═══ Material to process ═══

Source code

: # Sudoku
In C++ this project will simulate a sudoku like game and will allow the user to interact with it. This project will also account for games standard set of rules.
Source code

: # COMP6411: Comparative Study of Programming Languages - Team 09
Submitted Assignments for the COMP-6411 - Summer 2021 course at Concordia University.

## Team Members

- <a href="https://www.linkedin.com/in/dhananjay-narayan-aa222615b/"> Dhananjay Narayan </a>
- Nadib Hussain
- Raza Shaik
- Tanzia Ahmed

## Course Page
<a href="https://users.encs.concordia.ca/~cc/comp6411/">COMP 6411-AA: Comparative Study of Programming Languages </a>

═══

§ What you need to do: Reproduce each line of the data without any change.

§ Result of this task:
Source code

: # Sudoku
In C++ this project will simulate a sudoku like game and will allow the user to interact with it. This project will also account for games standard set of rules.
Source code

: # COMP6411: Comparative Study of Programming Languages - Team 09
Submitted Assignments for the COMP-6411 - Summer 2021 course at Concordia University.

## Team Members

- <a href="https://www.linkedin.com/in/dhananjay-narayan-aa222615b/"> Dhananjay Narayan </a>
- Nadib Hussain
- Raza Shaik
- Tanzia Ahmed

## Course Page
<a href="https://users.encs.concordia.ca/~cc/comp6411/">COMP 6411-AA: Comparative Study of Programming Languages </a>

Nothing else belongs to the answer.